### Stored data entries
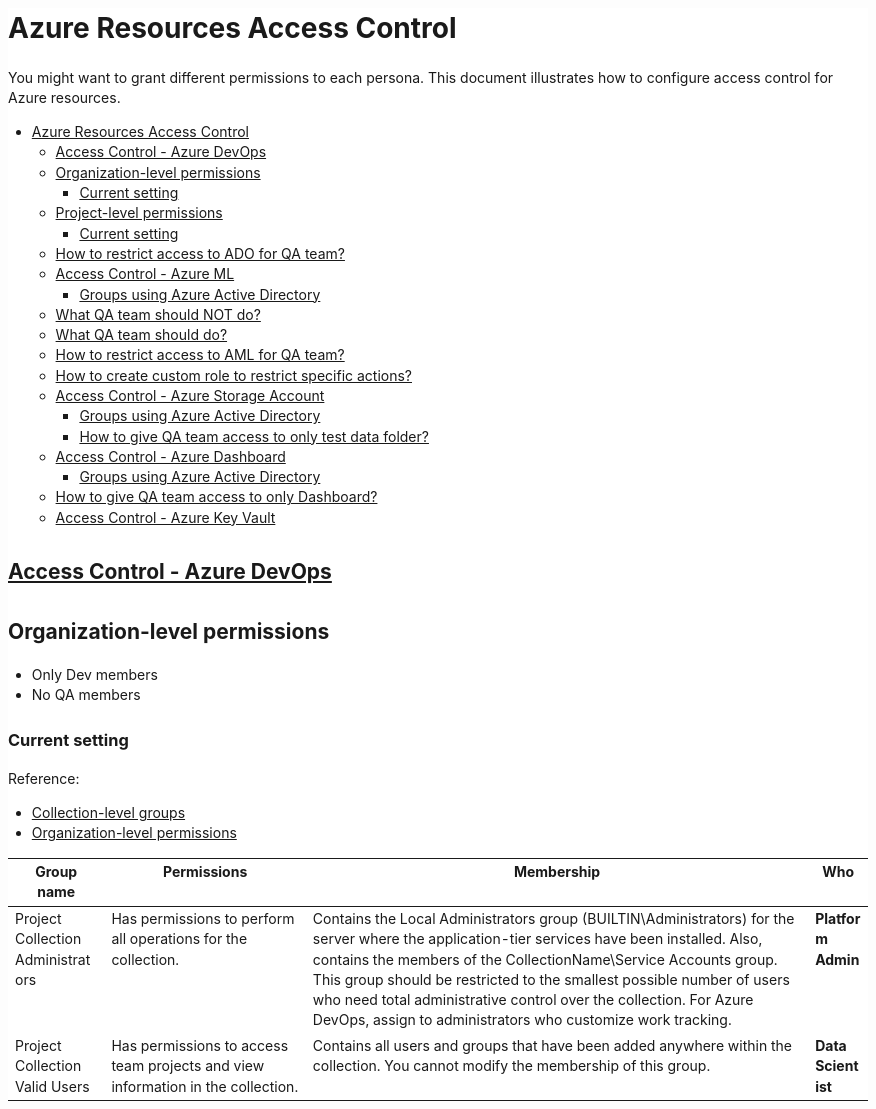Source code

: 
# Azure Resources Access Control

You might want to grant different permissions to each persona. This document illustrates how to configure access control for Azure resources.

- [Azure Resources Access Control](#azure-resources-access-control)
  - [<a href="#anchor0">Access Control - Azure DevOps</a>](#access-control---azure-devops)
  - [Organization-level permissions](#organization-level-permissions)
    - [Current setting](#current-setting)
  - [Project-level permissions](#project-level-permissions)
    - [Current setting](#current-setting-1)
  - [How to restrict access to ADO for QA team?](#how-to-restrict-access-to-ado-for-qa-team)
  - [<a href="#anchor1">Access Control - Azure ML</a>](#access-control---azure-ml)
    - [Groups using Azure Active Directory](#groups-using-azure-active-directory)
  - [What QA team should NOT do?](#what-qa-team-should-not-do)
  - [What QA team should do?](#what-qa-team-should-do)
  - [How to restrict access to AML for QA team?](#how-to-restrict-access-to-aml-for-qa-team)
  - [How to create custom role to restrict specific actions?](#how-to-create-custom-role-to-restrict-specific-actions)
  - [<a href="#anchor2">Access Control - Azure Storage Account</a>](#access-control---azure-storage-account)
    - [Groups using Azure Active Directory](#groups-using-azure-active-directory-1)
    - [How to give QA team access to only test data folder?](#how-to-give-qa-team-access-to-only-test-data-folder)
  - [<a href="#anchor3">Access Control - Azure Dashboard</a>](#access-control---azure-dashboard)
    - [Groups using Azure Active Directory](#groups-using-azure-active-directory-2)
  - [How to give QA team access to only Dashboard?](#how-to-give-qa-team-access-to-only-dashboard)
  - [<a href="#anchor4">Access Control - Azure Key Vault</a>](#access-control---azure-key-vault)

<a id="anchor0"></a>

## <a href="#anchor0">Access Control - Azure DevOps</a>

## Organization-level permissions

- Only Dev members
- No QA members

### Current setting

Reference:

- [Collection-level groups](https://docs.microsoft.com/en-us/azure/devops/organizations/security/permissions?view=azure-devops&tabs=preview-page#collection-level-groups)
- [Organization-level permissions](https://docs.microsoft.com/en-us/azure/devops/organizations/security/permissions?view=azure-devops&tabs=preview-page#organization-level-permissions)

|Group name|Permissions|Membership|Who|
|-|-|-|-|
|Project Collection Administrators|Has permissions to perform all operations for the collection.|Contains the Local Administrators group (BUILTIN\Administrators) for the server where the application-tier services have been installed. Also, contains the members of the CollectionName\Service Accounts group.<br>This group should be restricted to the smallest possible number of users who need total administrative control over the collection. For Azure DevOps, assign to administrators who customize work tracking.|**Platform Admin**|
|Project Collection Valid Users|Has permissions to access team projects and view information in the collection.|Contains all users and groups that have been added anywhere within the collection. You cannot modify the membership of this group.|**Data Scientist**|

### YOUR OBJECTIVE
In your copy, repeat each record exactly and include no pictures.

### OUTPUT
Source code

: 
# Azure Resources Access Control

You might want to grant different permissions to each persona. This document illustrates how to configure access control for Azure resources.

- [Azure Resources Access Control](#azure-resources-access-control)
  - [<a href="#anchor0">Access Control - Azure DevOps</a>](#access-control---azure-devops)
  - [Organization-level permissions](#organization-level-permissions)
    - [Current setting](#current-setting)
  - [Project-level permissions](#project-level-permissions)
    - [Current setting](#current-setting-1)
  - [How to restrict access to ADO for QA team?](#how-to-restrict-access-to-ado-for-qa-team)
  - [<a href="#anchor1">Access Control - Azure ML</a>](#access-control---azure-ml)
    - [Groups using Azure Active Directory](#groups-using-azure-active-directory)
  - [What QA team should NOT do?](#what-qa-team-should-not-do)
  - [What QA team should do?](#what-qa-team-should-do)
  - [How to restrict access to AML for QA team?](#how-to-restrict-access-to-aml-for-qa-team)
  - [How to create custom role to restrict specific actions?](#how-to-create-custom-role-to-restrict-specific-actions)
  - [<a href="#anchor2">Access Control - Azure Storage Account</a>](#access-control---azure-storage-account)
    - [Groups using Azure Active Directory](#groups-using-azure-active-directory-1)
    - [How to give QA team access to only test data folder?](#how-to-give-qa-team-access-to-only-test-data-folder)
  - [<a href="#anchor3">Access Control - Azure Dashboard</a>](#access-control---azure-dashboard)
    - [Groups using Azure Active Directory](#groups-using-azure-active-directory-2)
  - [How to give QA team access to only Dashboard?](#how-to-give-qa-team-access-to-only-dashboard)
  - [<a href="#anchor4">Access Control - Azure Key Vault</a>](#access-control---azure-key-vault)

<a id="anchor0"></a>

## <a href="#anchor0">Access Control - Azure DevOps</a>

## Organization-level permissions

- Only Dev members
- No QA members

### Current setting

Reference:

- [Collection-level groups](https://docs.microsoft.com/en-us/azure/devops/organizations/security/permissions?view=azure-devops&tabs=preview-page#collection-level-groups)
- [Organization-level permissions](https://docs.microsoft.com/en-us/azure/devops/organizations/security/permissions?view=azure-devops&tabs=preview-page#organization-level-permissions)

|Group name|Permissions|Membership|Who|
|-|-|-|-|
|Project Collection Administrators|Has permissions to perform all operations for the collection.|Contains the Local Administrators group (BUILTIN\Administrators) for the server where the application-tier services have been installed. Also, contains the members of the CollectionName\Service Accounts group.<br>This group should be restricted to the smallest possible number of users who need total administrative control over the collection. For Azure DevOps, assign to administrators who customize work tracking.|**Platform Admin**|
|Project Collection Valid Users|Has permissions to access team projects and view information in the collection.|Contains all users and groups that have been added anywhere within the collection. You cannot modify the membership of this group.|**Data Scientist**|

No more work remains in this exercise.